All 109 deputies present at the session in the capital Pristina voted in favor with a show of hands. Deputies from ethnic minorities, including Serbs, were absent.
The 12-point text says Kosovo is dedicated to "peace and stability" in the region and declares its will for a "good relationship" with its neighbors.
The declaration says Kosovo is created along the lines of a UN plan drawn up by former Finnish President Martti Ahtisaari. The plan called for the territory's supervized independence by an international presence.
The plan was opposed by Serbia, whose ally Russia has blocked its approval at the UN Security Council.
In a statement, Serbian President Boris Tadic said Belgrade will react with all "peaceful, diplomatic, and legal" means to annul the declaration of independence.
RFE/RL's Pristina bureau chief, Arbana Vidishiqi, described the atmosphere as "festive" in the wake of a night of euphoric celebrations in the capital.
"There are flags all over Pristina and all over Kosovo, on every institution building, in the streets, on every car, on most of the balconies. There's music everywhere," Vidishiqi said.
One man said he had come back from Albania to Pristina for "this big day": "My ancestors left Kosovo, they fled their land a long time ago.
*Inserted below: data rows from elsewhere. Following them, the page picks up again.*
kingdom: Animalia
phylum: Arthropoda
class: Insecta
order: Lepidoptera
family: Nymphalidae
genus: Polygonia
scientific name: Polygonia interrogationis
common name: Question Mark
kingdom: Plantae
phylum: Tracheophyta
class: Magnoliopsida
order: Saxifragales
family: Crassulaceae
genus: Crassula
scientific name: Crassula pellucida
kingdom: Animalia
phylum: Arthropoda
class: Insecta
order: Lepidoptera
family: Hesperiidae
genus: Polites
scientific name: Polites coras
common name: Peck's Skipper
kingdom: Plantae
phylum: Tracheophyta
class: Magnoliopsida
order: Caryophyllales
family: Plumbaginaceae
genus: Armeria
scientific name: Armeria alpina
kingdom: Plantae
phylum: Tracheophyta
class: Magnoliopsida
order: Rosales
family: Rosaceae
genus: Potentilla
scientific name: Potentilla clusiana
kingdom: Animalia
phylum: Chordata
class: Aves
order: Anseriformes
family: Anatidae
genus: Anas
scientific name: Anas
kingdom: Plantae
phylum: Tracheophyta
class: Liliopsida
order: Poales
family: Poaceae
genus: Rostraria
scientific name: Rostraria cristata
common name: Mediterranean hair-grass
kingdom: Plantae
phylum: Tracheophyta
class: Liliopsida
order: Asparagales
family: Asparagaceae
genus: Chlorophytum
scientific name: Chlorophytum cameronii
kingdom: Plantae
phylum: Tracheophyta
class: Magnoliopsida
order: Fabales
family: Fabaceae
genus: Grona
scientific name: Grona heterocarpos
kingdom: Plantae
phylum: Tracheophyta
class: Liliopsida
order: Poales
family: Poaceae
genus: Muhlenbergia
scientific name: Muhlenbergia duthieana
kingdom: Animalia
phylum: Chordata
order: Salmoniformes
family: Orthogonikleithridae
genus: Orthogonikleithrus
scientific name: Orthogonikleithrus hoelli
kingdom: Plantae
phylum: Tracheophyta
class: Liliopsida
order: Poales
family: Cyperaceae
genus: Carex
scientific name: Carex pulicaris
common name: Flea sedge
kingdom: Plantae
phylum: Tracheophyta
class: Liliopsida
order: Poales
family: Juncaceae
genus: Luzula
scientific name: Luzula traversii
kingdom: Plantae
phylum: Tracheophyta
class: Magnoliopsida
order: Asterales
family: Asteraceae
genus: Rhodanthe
I, not only for myself but also for my ancestors and also for those who gave their lives for this day, I came here for this big day."
On the evening of February 16, thousands of Albanians poured into the streets, waving Albanian, U.S., British, European Union, and NATO flags, honking car horns, and setting off fireworks.
Prayers And Protests
Meanwhile, the province's minority Serbs held prayers and protests against the secession.
In Belgrade, hundreds of Serbian demonstrators protested against the loss of territory.
Vidishiqi said UN and local police, as well as NATO troops, have increased security measures ahead of the expected declaration of independence, but no incident has been reported yet.
On February 16, the EU approved sending a police and justice mission to Kosovo to help enforce the rule of law there.
The 1,800-strong mission, known as EULEX, will begin deploying from next week and is expected to take over from the United Nations by early June. The UN has administered Kosovo since a NATO bombing campaign in 1999 drove out Serbian forces.
The United States and major European Union nations are expected to recognize the new state. But Serbia and Russia fiercely oppose the move and insist the presence of the EU in Kosovo will be illegal.
Belgrade has threatened to use diplomatic and economic measures against Kosovo, though it has ruled out using force. The Serbian government adopted a resolution on February 15 calling any unilateral act by Kosovo to declare independence invalid and illegal.